Daryl glances over his shoulder at the cabin window.

"She's busy doing the stockings," Henry assures him.

Daryl takes a quick pull on his cigarette. "Well, 's fifteen," he begins, "didn't have m' license yet, n'…."

[*]

The fire flickers low and gently in the hearth. Daryl's quiet whisper reaches Carol's ears: "Ya 'sleep yet?"

He's lying spooned against her, because she asked for ten minutes of cuddling. They got to bed late, because John didn't leave until almost eleven, at which point Henry promptly disappeared into his own room. Now, Carol feels like she's caught a second wind. "I don't know if I can sleep."

"Ya don't go to sleep, and Santa ain't gonna stuff yer stockin'."

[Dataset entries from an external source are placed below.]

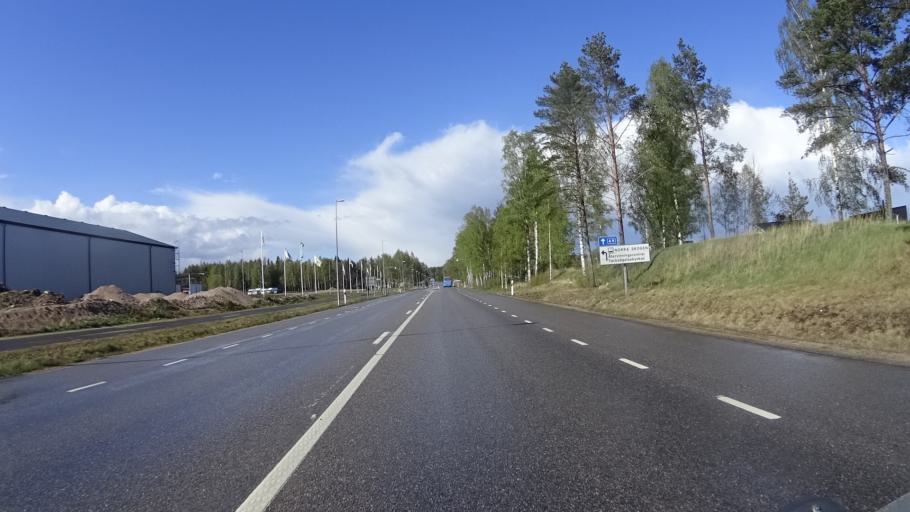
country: SE
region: Vaestra Goetaland
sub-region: Karlsborgs Kommun
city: Karlsborg
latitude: 58.5505
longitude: 14.4996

Carol chuckles, turns toward him, and puts a hand on his cheek. "I really think I'd prefer Santa stuff my stocking while I'm awake."

"Stahp."

She trails her fingers down over his t-shirt to the tie on his sweat pants, the end of which she twirls around one finger. "Yeah? You want me to stop?"

"Well…no. Not if yer doin' that. Just meant stop the corny jokin'."

"You love it."

"Don't love it. Don't even like it."

She kisses his chin and nips her way to his ear. "You love it."

He smiles. "If'n I agree I love it, you gonna stick that hand down my pants?"

"Maybe."

"Love it. Love all yer damn corny sex jokes."

She tugs the string on his sweat pants loose.

"Best damn jokes in the world," he continues, and she begins to slide her hand inside, her fingertips grazing over his belly. "Should be doin' comedy on a stage in a club somewhere."

She grasps his stirring erection, and he closes his eyes and hisses as she strokes it to fullness, all the while trailing kisses across his jawline. Daryl moans, flips her suddenly on her back, and begins tugging down her flannel pajama bottoms and underwear. "Gonna stuff yer stockin' real good, darlin'."

Carol's laugh is drowned by Daryl's mouth pressing hard against hers and his tongue plunging inside. Pretty soon, laughter is the farthest thing from her mind.

It's not the gentle Christmas sex of two nights ago, but it's just as satisfying in its own rite - quick and hungry and playful and just a tiny bit rough. After both are spent, she pretends to fall asleep and doesn't budge when she senses the bed shift, hears him dressing, and then feels the cool air draft through the bedroom door as he quietly opens and closes it.